Das Fiducia Rechenzentrum in Rheinstetten: Hier verarbeitet und speichert die Fiducia Daten im Auftrag ihrer Kunden.Fiducia IT AG
Das Fiducia Rechenzentrum in Rheinstetten: Hier verarbeitet und speichert die Fiducia Daten im Auftrag ihrer Kunden.Fiducia IT AG

Aus bank21 und agree wird agree21

Ähnliches gilt auch für das zukünftige Bankverfahren, das agree21 heißen und dessen Namen sich aus agree und bank21 zusammensetzt. agree ist das Verfahren, auf das migriert wird. Das hat vor allem betriebswirtschaftliche Gründe. So ist die Zahl der zu migrierenden Banken niedriger als bei einem gemeinsamen IT-Verfahren bank21.
Das neue Bankenverfahren wird um Assets von bank21 angereichert. Kunden der „Fiducia & GAD IT AG“ mit rund 5.000 Mitarbeitern werden alle 1.170 Volksbanken und Raiffeisenbanken in Deutschland, die Zentralinstitute der genossenschaftlichen Finanzgruppe sowie Privat- und Spezialbanken sein.

Das neue Unternehmen wird mit seinen Produkten die genossenschaftliche FinanzGruppe weiter stärken sowie externe Finanzdienstleister und Privatbanken mit ausgewählten Leistungen bedienen und will so das Auftragsvolumen und die wirtschaftliche Leistung weiter steigern.

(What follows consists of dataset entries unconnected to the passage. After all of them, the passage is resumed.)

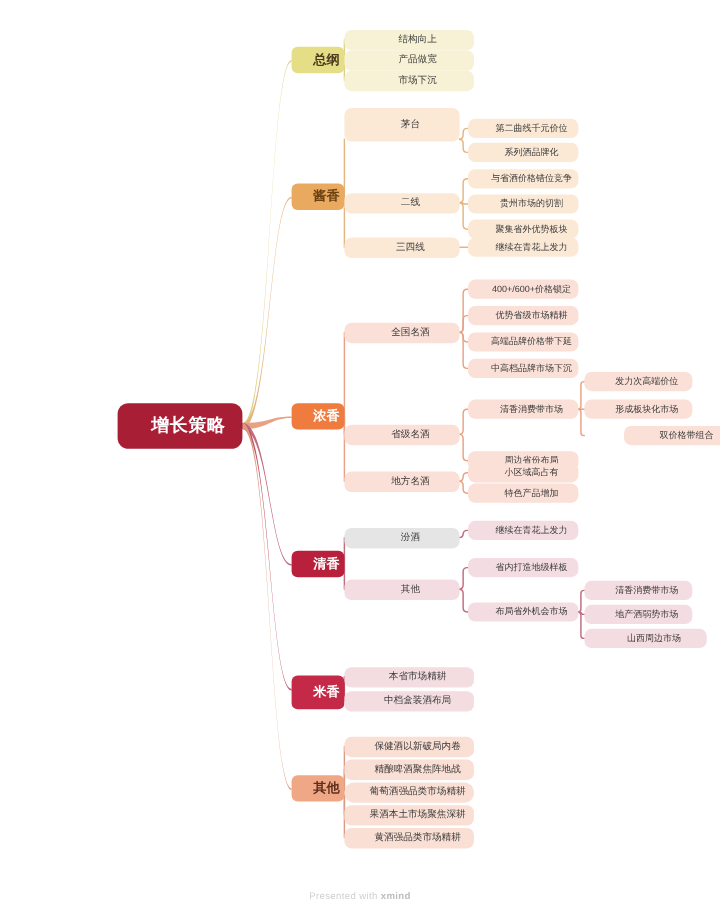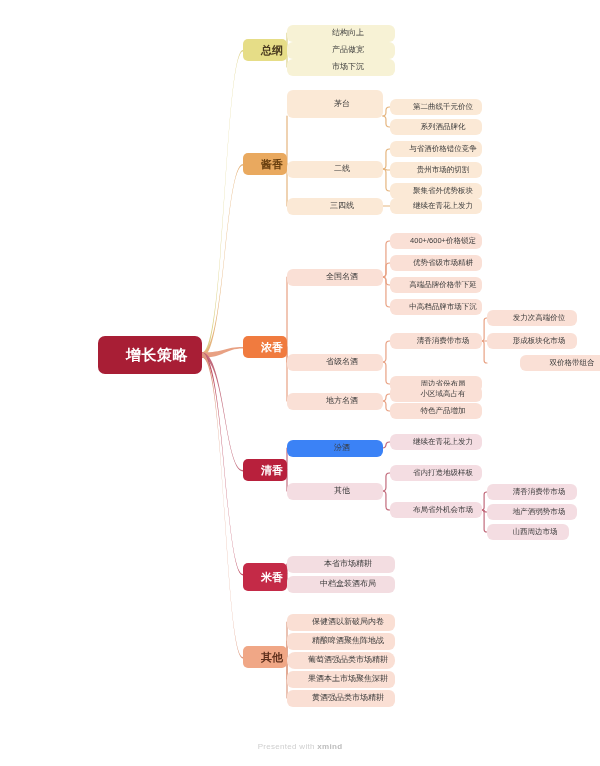"增长策略" div.node { border-radius: none -> 9px }
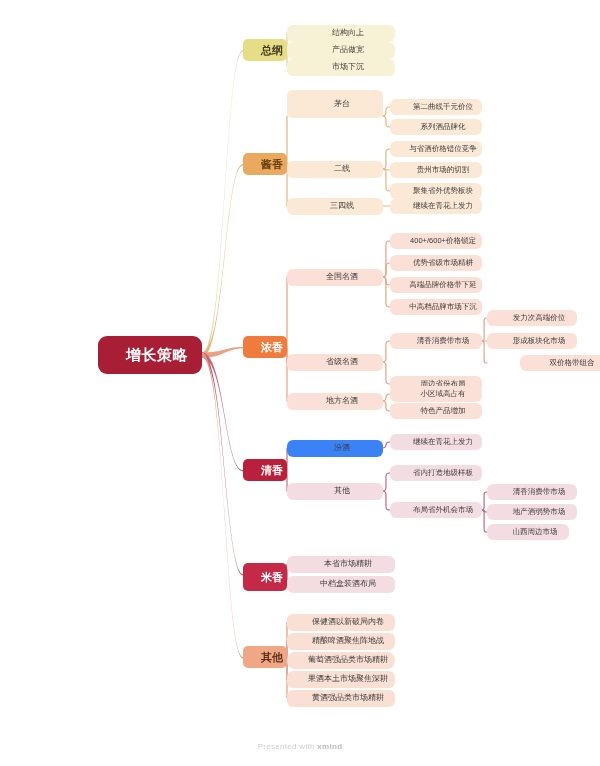"汾酒" div.node { background: #3b82f6 -> #e5e5e5 }
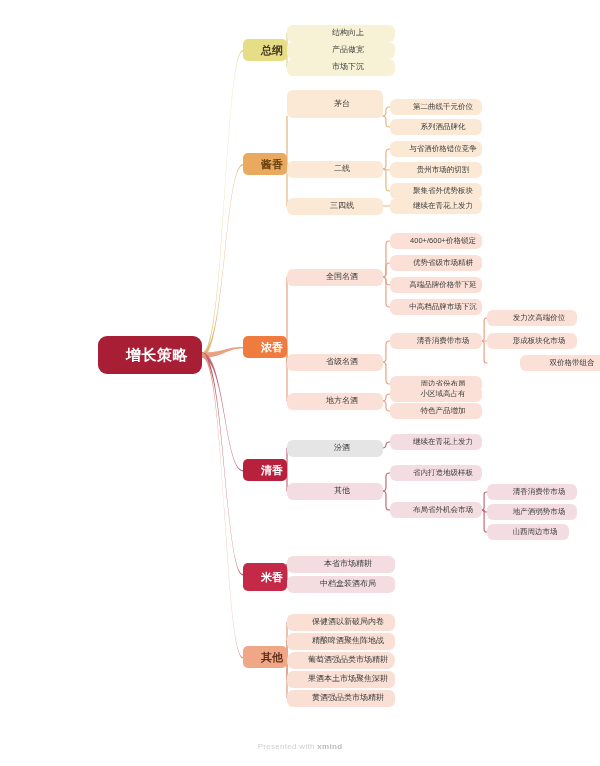"山西周边市场" div.node { width: 82px -> 102px }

Für diese ambitionierten Ziele ist auch das neue Unternehmen auf das Know-how seiner Mitarbeiter angewiesen. Aus diesem Grund haben sich die Vertreter der Arbeitgeber- und Arbeitnehmerseite bereits auf eine Gesamtbetriebsvereinbarung verständigt, die sowohl den Erhalt der Arbeitsplätze als auch der Standorte bis Ende 2019 garantiert. Damit sind bis zu diesem Zeitpunkt auch betriebsbedingte Beendigungskündigungen ausgeschlossen. Darüber hinaus wurde der Belegschaft durch die Vereinbarung eines Interessenausgleichs beziehungsweise Sozialplans weitere Sicherheit gegeben.